## [INSTRUCTIONS TO FOLLOW]
Look through the data below, and copy each line that carries the word "lines".

## [DATA]
------------------------------------------------

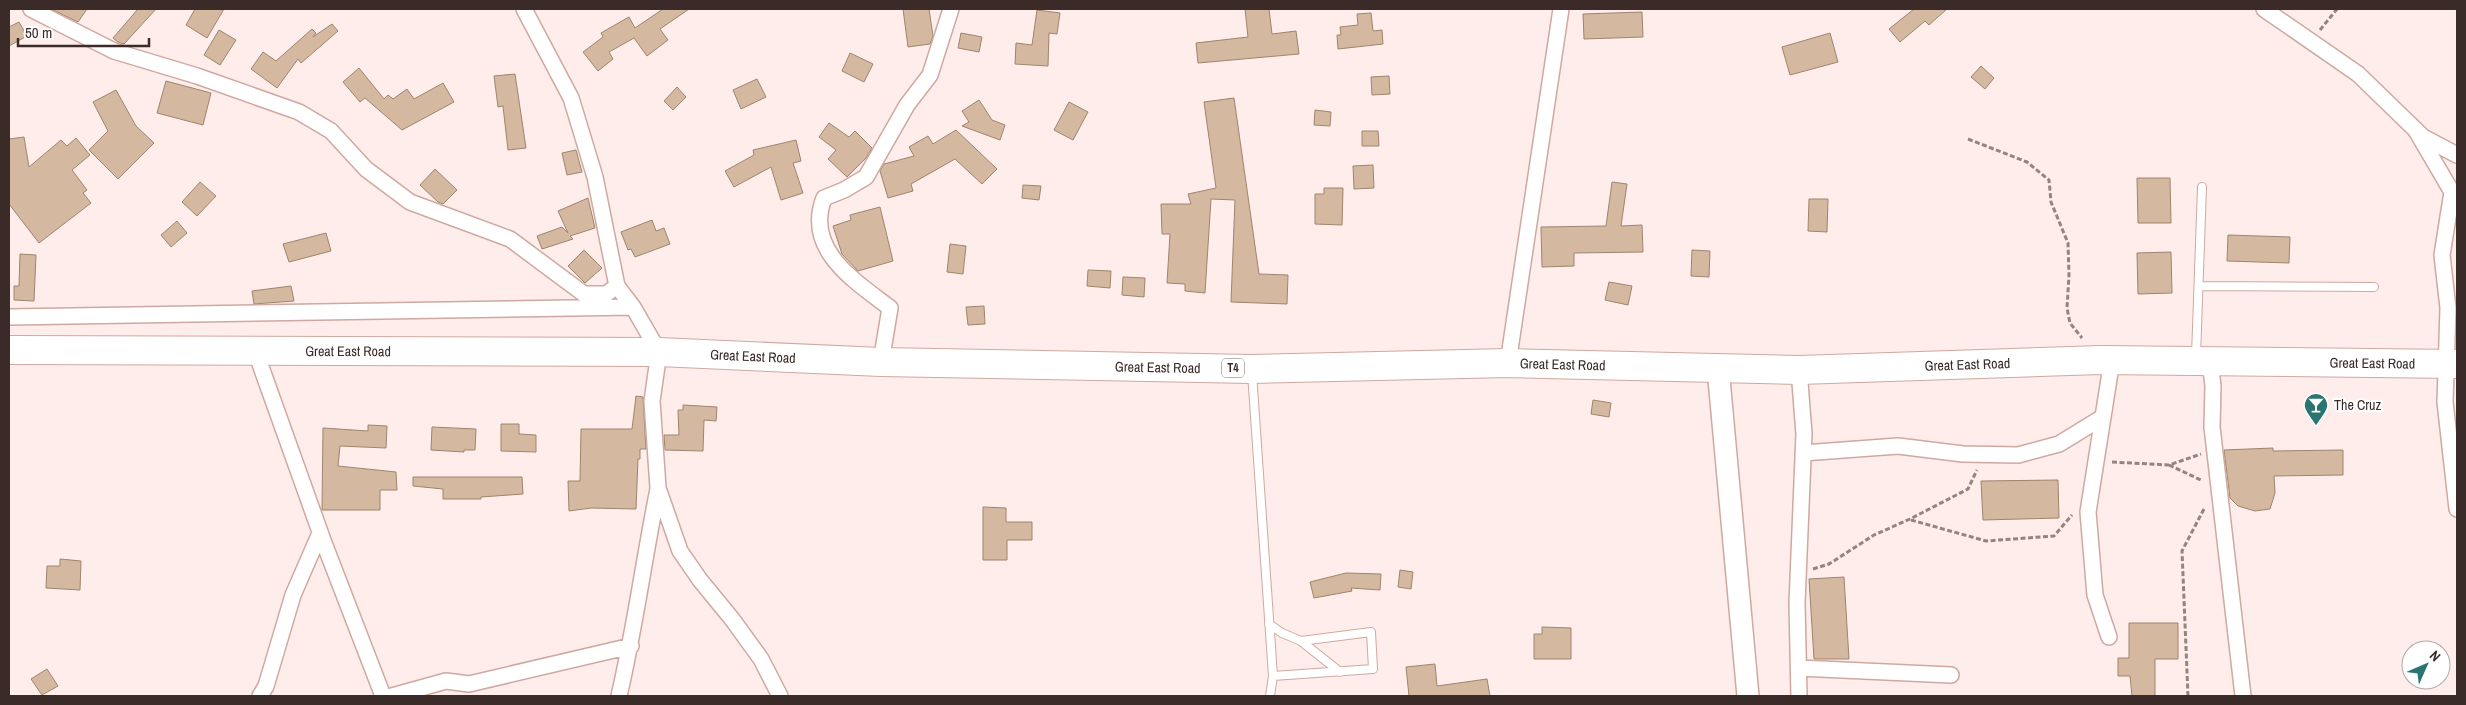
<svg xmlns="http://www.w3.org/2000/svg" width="2466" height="705" viewBox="0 0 2466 705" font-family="'Archivo Narrow',sans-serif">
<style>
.building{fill:#d5b8a0;stroke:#9f846d}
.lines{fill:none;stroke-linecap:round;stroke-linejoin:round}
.lane-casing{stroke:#cfa8a1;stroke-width:10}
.street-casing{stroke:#cfa8a1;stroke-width:18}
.secondary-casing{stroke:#cfa8a1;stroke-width:24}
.highway-casing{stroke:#cfa8a1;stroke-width:30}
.path{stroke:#948481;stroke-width:3;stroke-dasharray:5 2.5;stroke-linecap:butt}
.lane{stroke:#fff;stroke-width:8}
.street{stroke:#fff;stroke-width:15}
.secondary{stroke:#fff;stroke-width:21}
.highway{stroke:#fff;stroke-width:28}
.labels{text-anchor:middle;stroke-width:4.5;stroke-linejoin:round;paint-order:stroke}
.shield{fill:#fff;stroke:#756b68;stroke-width:1}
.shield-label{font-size:12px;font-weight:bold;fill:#3a2b28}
.street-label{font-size:14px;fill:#3a2b28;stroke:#fff}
.poi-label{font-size:14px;fill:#3a2b28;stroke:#fff;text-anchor:start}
</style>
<rect width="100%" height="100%" fill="#feedea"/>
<path class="building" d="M51,9H87L78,22Z
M138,9H156L124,44L118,42L113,38Z
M195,9H224L207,38L186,25Z
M663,9H689L660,29L668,40L647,56L634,38L609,52L613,59L598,71L583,52L603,37L601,33L629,17L635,28Z
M903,9H929L933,36L930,44L908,47Z
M1245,9H1269L1272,34L1296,31L1299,54L1198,63L1196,43L1248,37Z
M1914,9H1947L1929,25L1925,21L1900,42L1889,29Z
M1037,10L1060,13L1057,34L1049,33L1048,66L1015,64L1016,43L1032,45Z
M1642,12L1643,37L1584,39L1583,14Z
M1371,13L1373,31L1382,30L1383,44L1338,49L1337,35H1341L1340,27L1358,25L1357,14Z
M19,22L27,36L9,46V27Z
M332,24L338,31L301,63L298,59L277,88L251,69L263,52L276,61L312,29L316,33L313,37Z
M219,30L236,40L220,65L204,55Z
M961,33L982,37L979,52L958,48Z
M1830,33L1838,62L1790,75L1782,47Z
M850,53L873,64L864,82L842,71Z
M1981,66L1994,78L1985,89L1971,77Z
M359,68L384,99L388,95L393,99L407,89L414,99L443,83L454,102L402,130L365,98L360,102L343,82Z
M515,74L526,148L508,150L503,106L498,107L494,76Z
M1389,76L1390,94L1372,95L1371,77Z
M757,79L766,97L741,109L733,90Z
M166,81L211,93L203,125L157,113Z
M677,87L686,97L673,110L664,101Z
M116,90L136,126L154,143L118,179L89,150L108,131L93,102Z
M1234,98L1259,274L1288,275L1287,304L1231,302L1235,200L1211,199L1205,293L1185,291V284L1167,283L1170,234H1162L1161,204H1191L1188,194L1216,188L1204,102Z
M979,100L992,120L1005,125L1000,140L962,126L969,122L962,111Z
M1069,102L1088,112L1073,140L1054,130Z
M1315,110L1331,112L1330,126L1314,125Z
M829,123L849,137L855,131L872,148L866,158L847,177L828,159L836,150L819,137Z
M956,130L997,169L982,184L955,159L911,184L913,191L888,198L880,171L884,164L914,156L909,147L928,136L933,144Z
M1362,131H1378L1379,146H1362Z
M24,137L29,167L61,140L67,146L76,138L90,155L72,170L87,190L83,193L91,203L39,243L9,204V139Z
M796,140L801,161L793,163L803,193L781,200L771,167L734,187L725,171L754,155L753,150Z
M576,150L582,172L567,175L562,153Z
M1373,165L1374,188L1354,189L1353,166Z
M435,169L457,190L443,204L438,202L420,185Z
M2137,178H2170L2171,223H2138Z
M200,182L216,196L197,216L182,202Z
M1612,182L1627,184L1621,226L1642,225L1643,252L1574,253V266L1542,267L1541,227L1606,226Z
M1023,185L1041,186L1039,200L1022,198Z
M1324,188H1343L1342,225L1315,224V194H1324Z
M588,198L595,228L570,236L573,239L542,249L537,236L562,227L568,233L558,211Z
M1809,199H1828L1827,232L1808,231Z
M880,207L893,261L858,271L842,254L833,226L851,220L850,215Z
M652,220L656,231L664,228L670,244L635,257L631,249L628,250L621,232Z
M177,221L187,233L171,247L161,235Z
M326,233L331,251L289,262L283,244Z
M2228,235L2290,237L2289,263L2227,261Z
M950,244L966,246L963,274L947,272Z
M584,250L602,268L585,283L568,266Z
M1692,250L1710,251L1709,277L1691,276Z
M2171,252L2172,293L2138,294L2137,253Z
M20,254L36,255L34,301L14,300V286H19Z
M1088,270L1111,271L1110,288L1087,286Z
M1123,277L1145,278L1144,297L1122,295Z
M1609,282L1632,286L1628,305L1605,300Z
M291,286L294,301L254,304L252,291Z
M984,306L985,324L968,325L966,307Z
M636,396L643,397L646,449H640V459H638L636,509L591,508L569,511L568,481H580L581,429H632Z
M1593,400L1611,403L1609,417L1591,414Z
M683,405L717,407L716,421L704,420L703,451L665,450L664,435H679L678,410H683Z
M501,424H519V434L536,435V452L501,451Z
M368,425L387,426L386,448L340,446L338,466L396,472L397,490H380V510H322L323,428L368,431Z
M432,427L476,429L475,450H464V452L431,450Z
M2273,448V451L2343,450V475L2274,476L2275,493L2270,509L2255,511L2238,506L2230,498L2224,450Z
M413,477H522L523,494L481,497V499H443V489L413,486Z
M2058,480L2059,518L1983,520L1981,481Z
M983,507L1006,508V522H1032V540H1007V560H983Z
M60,559L81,561L80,590L46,588L47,566H60Z
M1400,570L1413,572L1411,589L1398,587Z
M1346,573L1381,574L1380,590L1351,588L1352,591L1314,598L1310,582Z
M1844,577L1849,659H1814L1809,579Z
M2129,623H2178V659H2155V696H2132L2130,676H2118V658H2129Z
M1542,627L1571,628V659H1534V634H1542Z
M1435,664L1437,686L1487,679L1490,696H1409L1406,667Z
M47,669L58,686L42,695L31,679Z"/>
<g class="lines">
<g class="lane-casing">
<path id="lane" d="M2199,286L2374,287
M2196,356L2202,187
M1252,373L1273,676L1270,696
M1269,624L1282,633L1301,641L1371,632L1373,669L1273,676
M1301,641L1340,672"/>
</g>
<g class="street-casing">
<path id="street" d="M31,9L114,51L197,76L299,112L331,131L366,169L410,202L510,239L584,294H606L617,286
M524,9L571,98L595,177L617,286L633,307L659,352L652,401L658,488L680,551L700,580L732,619L761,659L780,696
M2264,9L2358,74L2423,137L2457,155
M2415,129L2452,192L2442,255L2448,308L2445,402L2457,509
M9,317L633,307
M255,350L324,543L383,696
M2210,361L2213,386L2212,427L2243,696
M881,362L890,308C855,281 804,250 824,198L844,190L866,177L907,105L930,75L951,9
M1508,363L1561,9
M1803,453L1898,446L1963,454L2018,455L2059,444L2103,417
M2109,637L2095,595L2088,512L2112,360
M1799,668L1951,675
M260,696L266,686L293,595L320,533
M392,696L446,681L469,684L631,646
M619,696C635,628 644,558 658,489
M1799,696L1797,603L1804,434L1799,370"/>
</g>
<g class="secondary-casing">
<path id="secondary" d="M1718,368L1748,696"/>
</g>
<g class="highway-casing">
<g id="highway">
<path id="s1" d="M9,350L659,352L881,362L1252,369L1508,363L1799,370L2100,360L2457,364"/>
</g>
</g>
<path class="path" d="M2320,30L2337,9
M1968,139L2027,162L2049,180L2051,202L2068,243L2069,275L2067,308L2070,323L2082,338
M2112,462L2169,465L2201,454
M2169,465L2203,481
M1911,520L1986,541L2054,536L2072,515
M1813,569L1829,564L1874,535L1910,519L1968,489L1977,470
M2188,696L2182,551L2205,507"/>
<use href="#lane" class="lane"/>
<use href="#street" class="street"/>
<use href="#secondary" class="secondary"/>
<use href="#highway" class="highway"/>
</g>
<defs>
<g id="bar-pin" transform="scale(1.25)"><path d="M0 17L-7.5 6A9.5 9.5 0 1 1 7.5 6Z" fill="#2a7471" stroke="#fff"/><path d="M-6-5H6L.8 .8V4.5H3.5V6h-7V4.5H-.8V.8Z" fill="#fff"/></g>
</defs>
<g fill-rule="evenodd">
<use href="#bar-pin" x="2316" y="405"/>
</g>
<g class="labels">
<rect class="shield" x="1222" y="358.5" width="22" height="19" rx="4"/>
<g class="shield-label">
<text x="1233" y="372">T4</text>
</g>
<g class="street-label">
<text dy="5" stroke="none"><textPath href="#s1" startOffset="339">Great East Road</textPath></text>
<text dy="5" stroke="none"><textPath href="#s1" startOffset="744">Great East Road</textPath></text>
<text dy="5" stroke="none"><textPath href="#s1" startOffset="2364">Great East Road</textPath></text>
<text dy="5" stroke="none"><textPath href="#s1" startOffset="1554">Great East Road</textPath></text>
<text dy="5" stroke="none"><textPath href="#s1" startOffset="1959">Great East Road</textPath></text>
<text dy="5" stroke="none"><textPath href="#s1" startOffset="1149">Great East Road</textPath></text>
</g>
<g class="poi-label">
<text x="2334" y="410">The Cruz</text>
</g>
</g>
<rect width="2466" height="705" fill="none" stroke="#3a2b28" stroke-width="20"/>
<g transform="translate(2426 665) rotate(45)"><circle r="24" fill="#ffffff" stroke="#b0aaa9"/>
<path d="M0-4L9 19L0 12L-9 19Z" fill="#2a7471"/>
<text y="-8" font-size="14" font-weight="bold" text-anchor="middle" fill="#3a2b28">N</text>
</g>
<path d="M18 38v8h131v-8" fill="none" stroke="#3a2b28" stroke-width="2.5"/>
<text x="25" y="38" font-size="15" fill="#3a2b28" stroke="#ffffff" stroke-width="4" paint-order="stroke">50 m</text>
</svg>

------------------------------------------------

## [ANSWER FOR THIS EXERCISE]
.lines{fill:none;stroke-linecap:round;stroke-linejoin:round}
<g class="lines">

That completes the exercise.